EL SEGUNDO, Calif. – The Los Angeles Lakers hold the seventh overall pick in this year’s draft and on Wednesday held their first set of workouts with one 0f the players they had participate was none other than Oklahoma State standout point guard Marcus Smart.
Smart last year was seen as a lock by many as a top three choice of the 2013 draft but made the decision to return for his sophomore year after an impressive freshman season that saw him average 15.4 points, 5.8 rebounds and 4.2 assists per game. He also lead his team to a 24–8 overall record, finished third place in the Big 12, and a No.5 seed in the NCAA Tournament.
His overall performance in 2013 earned him a slew of awards such as Big 12 Conference Player of the Year, USBWA National Freshman of the Year, Big 12 Freshman of the Year, First Team All-Big 12 honors, and was a consensus second team All-American.
With all that in mind, the Texas native decided to come back for another season at Oklahoma State to get another chance at possibly winning a national championship and work on his personal game, but with that came more exposure to his skills set as it showed his lack of consistent outside shooting as he shot 30 percent from 3-point range and 42 percent from the field. However he did see an increase in points per game to 18.0, decrease in turnovers (3.4 to 2.6).
His overall offensive play remained fairly consistent throughout the year as he only failed to reach double digit scoring outputs in three games and topped over 20 points in 12 games that included becoming the first player in NCAA tournament history to have at least 20 points, 10 rebounds, 5 assists and 5 steals in a single game. As for the season he earned a second First Team All-Big 12 honors, and was named Third team All-American by the National Association of Basketball Coaches (NABC).
What these accolades and statistics all shows is that Smart had a great collegiate career in his two seasons at Oklahoma State, and on Wednesday afternoon he appeared to be ready to take on best of the best at his position in the NBA.
“I don’t care who I go up against. I am a competitor. It’s not going to be that way when I step on the court. I don’t want to go up against Chris Paul but you are going to have to guard him at your position,” Smart said. “You might as well get used to guys at a higher rank, lower rank or at your level right now. My mindset is whoever they put in front of me and I am going to compete everyday. Tyler (Ennis) and I competed and it was a good competition.”
Smart in his collegiate career showed that he is a player who likes to use physicality on both ends of the court, and it is something he plans to rely on as he transition to the next level.
“I am able to use my bigger body set, it makes it harder for guys. I don’t have to shake and bake as much. I can make one move and get my shoulder by you cause I’m so strong and it doesn’t take a lot for me to get by you, so that helps me on the offensive end,” Smart said. “On the defensive end, I can get into you and guide you where I want you to go. There is going to be guys quicker than me, so I got to use my length and size.”
He also added:
“I’m very confident for my size. I’m 6-foot-4, I have strength, I have a 6-foot-9 wingspan, and I move pretty good laterally so I use those (qualities) to my advantage.

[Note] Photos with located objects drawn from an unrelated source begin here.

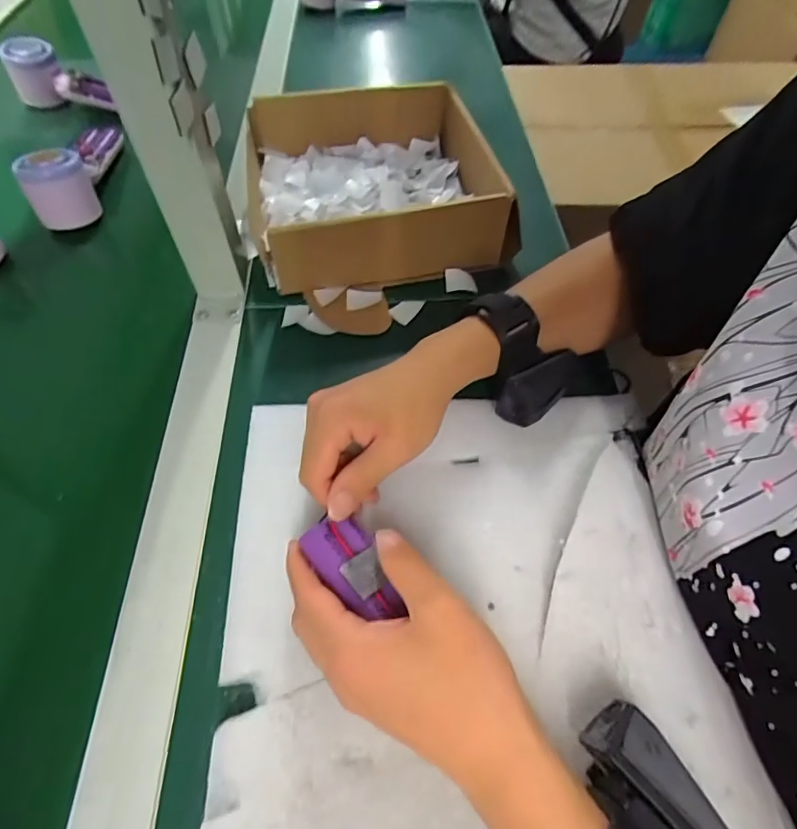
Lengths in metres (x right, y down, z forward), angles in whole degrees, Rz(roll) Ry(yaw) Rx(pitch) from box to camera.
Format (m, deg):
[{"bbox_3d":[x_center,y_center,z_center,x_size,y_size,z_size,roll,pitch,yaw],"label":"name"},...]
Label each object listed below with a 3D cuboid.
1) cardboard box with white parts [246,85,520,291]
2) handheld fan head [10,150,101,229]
[{"bbox_3d":[-0.022,-0.231,0.475,0.223,0.074,0.239,-8,58,-8],"label":"cardboard box with white parts"},{"bbox_3d":[-0.321,-0.213,0.465,0.048,0.057,0.043,2,57,-2],"label":"handheld fan head"}]

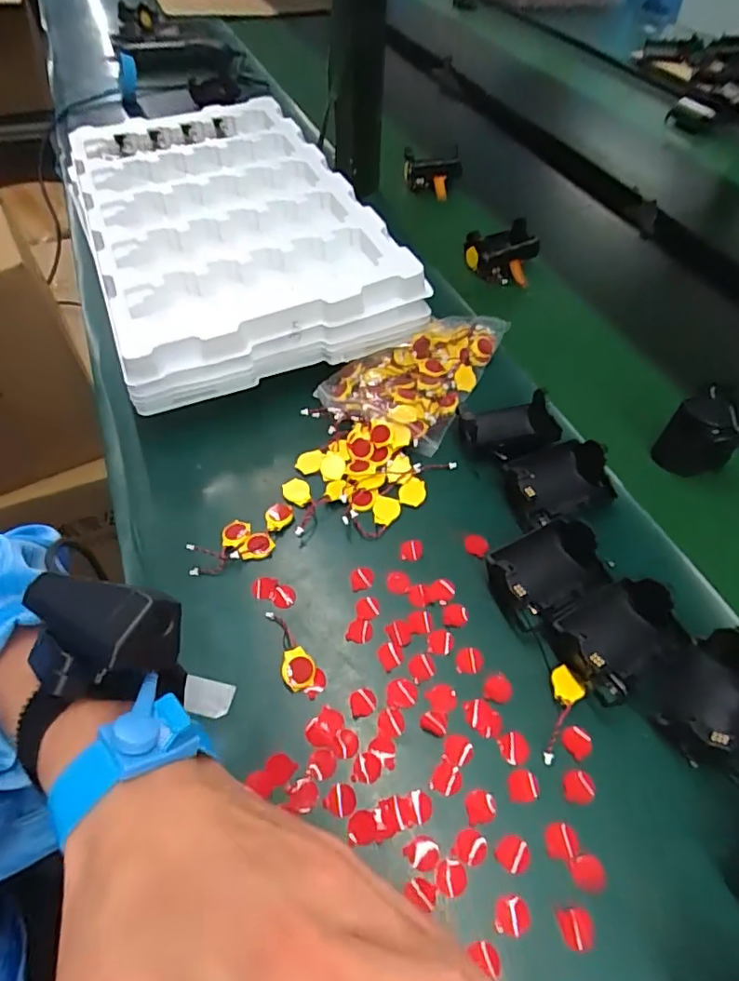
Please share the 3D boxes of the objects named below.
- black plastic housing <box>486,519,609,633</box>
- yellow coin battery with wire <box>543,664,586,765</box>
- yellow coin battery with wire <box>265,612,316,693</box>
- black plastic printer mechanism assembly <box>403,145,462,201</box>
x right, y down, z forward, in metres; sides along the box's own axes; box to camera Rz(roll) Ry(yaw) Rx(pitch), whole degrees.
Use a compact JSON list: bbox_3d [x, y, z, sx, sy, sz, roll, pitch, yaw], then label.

With his outside shooting ability his one area of weakness in his offensive game, Smart stated that he has made it a priority to work on developing a consistent jump shot, which is something he knows that he will need to have in order to be successful in the NBA.
“I am still working on become a more consistent shooter,” Smart said. “My jump shot is getting better day-by-day and it’s improved drastically but I am still working on it. It’s a work in progress.”
Although he has made his name with his physical play and by being a stout defender at his position with his quick hands, Smart believes that it is his playmaking ability that is his best skill. As he had 2.87 steals per game last season that ranked him best in the Big 12 and was third in Division I. This along with his balanced overall numbers of 18.0 points, 5.9 assists, and 4.8 rebound showed that he can affect the game in more than one way on both ends of the floor.
“I am a playmaker,” It’s not just offense or defense its on both side (of the court). I can affect the game on both ends.”
When asked about his draft position, Smart stated that it depends on the team’s need on where he ultimately lands, but if he is selected by the Lakers with the seventh overall pick it looks like would more than welcome the opportunity to play with one of the league’s most decorated franchises.
“It’s crazy, its a great feeling not many people can say that they have seen those (retired) jerseys in person,” Smart said after seeing eight retired player jerseys at the training facility on Wednesday. “It’s an honor to be here and I am excited and blessed.”
The 20-year-old has also already received support and encouragement from the many Lakers fans on social media platforms such as Twitter, which he checks his personal account on the website daily.
“I do, I am on it everyday. It’s crazy how many Lakers fans there are,” Smart said. “They are excited and say ‘it’s Lakerland, we need Marcus in Lakerland.’ It’s been an excited process.”
If the Lakers do indeed select Smart, they will be getting a player who seems determined to show that he has what it takes to play in the NBA.